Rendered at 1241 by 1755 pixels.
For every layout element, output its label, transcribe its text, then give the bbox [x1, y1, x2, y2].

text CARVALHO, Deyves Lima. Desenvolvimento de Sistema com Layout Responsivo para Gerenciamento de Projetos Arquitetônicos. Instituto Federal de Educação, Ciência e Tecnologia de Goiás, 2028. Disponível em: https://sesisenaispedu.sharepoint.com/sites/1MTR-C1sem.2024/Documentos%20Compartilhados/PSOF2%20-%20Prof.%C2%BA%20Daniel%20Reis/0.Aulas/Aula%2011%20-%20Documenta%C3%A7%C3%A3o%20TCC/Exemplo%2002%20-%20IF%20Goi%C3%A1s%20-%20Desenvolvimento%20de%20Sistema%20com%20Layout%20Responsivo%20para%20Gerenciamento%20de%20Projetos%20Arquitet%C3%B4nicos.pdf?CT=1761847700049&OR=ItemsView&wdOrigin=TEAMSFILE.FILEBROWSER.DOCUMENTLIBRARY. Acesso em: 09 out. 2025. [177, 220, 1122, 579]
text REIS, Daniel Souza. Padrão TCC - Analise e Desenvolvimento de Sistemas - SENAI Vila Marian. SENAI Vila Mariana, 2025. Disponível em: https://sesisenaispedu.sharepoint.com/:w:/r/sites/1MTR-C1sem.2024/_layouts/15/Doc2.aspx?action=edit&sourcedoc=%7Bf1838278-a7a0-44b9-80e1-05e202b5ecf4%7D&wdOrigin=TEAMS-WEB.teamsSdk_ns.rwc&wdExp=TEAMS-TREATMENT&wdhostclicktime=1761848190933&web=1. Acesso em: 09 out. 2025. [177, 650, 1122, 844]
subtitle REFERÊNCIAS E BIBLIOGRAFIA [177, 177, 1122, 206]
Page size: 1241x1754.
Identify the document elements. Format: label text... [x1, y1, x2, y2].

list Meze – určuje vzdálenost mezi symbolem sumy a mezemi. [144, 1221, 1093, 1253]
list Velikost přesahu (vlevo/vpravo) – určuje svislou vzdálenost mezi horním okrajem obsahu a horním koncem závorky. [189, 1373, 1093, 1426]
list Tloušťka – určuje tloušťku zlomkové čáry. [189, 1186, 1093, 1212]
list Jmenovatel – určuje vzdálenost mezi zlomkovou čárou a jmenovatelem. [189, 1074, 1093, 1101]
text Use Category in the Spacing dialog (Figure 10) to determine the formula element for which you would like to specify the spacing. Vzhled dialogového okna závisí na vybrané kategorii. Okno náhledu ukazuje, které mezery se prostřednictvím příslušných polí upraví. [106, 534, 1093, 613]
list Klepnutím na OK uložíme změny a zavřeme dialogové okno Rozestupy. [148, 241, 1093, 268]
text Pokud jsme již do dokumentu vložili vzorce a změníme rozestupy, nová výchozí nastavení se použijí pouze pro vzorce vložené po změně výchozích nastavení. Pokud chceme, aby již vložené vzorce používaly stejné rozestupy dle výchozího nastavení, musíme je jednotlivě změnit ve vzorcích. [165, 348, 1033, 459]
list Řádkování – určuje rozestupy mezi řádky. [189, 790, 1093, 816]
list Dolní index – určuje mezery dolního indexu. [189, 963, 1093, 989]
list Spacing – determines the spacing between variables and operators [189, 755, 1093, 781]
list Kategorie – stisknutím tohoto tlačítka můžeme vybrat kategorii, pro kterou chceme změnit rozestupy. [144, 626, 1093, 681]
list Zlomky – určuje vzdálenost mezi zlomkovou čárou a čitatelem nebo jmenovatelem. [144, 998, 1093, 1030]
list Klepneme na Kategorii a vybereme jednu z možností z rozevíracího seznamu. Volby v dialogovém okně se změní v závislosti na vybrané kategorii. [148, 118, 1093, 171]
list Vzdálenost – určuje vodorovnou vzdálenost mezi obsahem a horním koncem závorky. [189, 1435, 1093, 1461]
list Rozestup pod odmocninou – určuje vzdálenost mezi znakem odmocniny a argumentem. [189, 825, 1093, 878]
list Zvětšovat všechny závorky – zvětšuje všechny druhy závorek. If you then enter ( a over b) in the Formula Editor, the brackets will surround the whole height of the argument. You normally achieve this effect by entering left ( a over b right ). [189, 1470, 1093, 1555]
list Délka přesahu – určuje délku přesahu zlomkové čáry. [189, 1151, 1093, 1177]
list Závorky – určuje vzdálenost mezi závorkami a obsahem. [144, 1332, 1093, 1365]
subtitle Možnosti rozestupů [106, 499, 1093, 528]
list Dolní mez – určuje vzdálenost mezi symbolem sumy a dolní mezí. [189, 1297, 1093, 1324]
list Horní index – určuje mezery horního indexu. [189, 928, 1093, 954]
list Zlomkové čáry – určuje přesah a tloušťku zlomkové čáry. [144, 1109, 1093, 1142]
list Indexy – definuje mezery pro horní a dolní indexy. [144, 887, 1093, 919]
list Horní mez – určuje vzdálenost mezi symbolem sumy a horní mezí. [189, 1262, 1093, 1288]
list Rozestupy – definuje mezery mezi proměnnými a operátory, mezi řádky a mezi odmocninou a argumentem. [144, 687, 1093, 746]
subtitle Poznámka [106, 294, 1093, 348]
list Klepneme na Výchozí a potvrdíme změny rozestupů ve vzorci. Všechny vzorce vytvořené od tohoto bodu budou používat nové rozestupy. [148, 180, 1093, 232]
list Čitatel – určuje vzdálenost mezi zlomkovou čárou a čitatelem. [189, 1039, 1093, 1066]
+-------+
§ What the task asks: Please copy the listing word for word, from its very first line down to the line containing "For every layout", with both of those lines included.

§ Answer to the problem:
Rendered at 1241 by 1755 pixels.
For every layout element, output its label, transcribe its text, then give the bbox [x1, y1, x2, y2].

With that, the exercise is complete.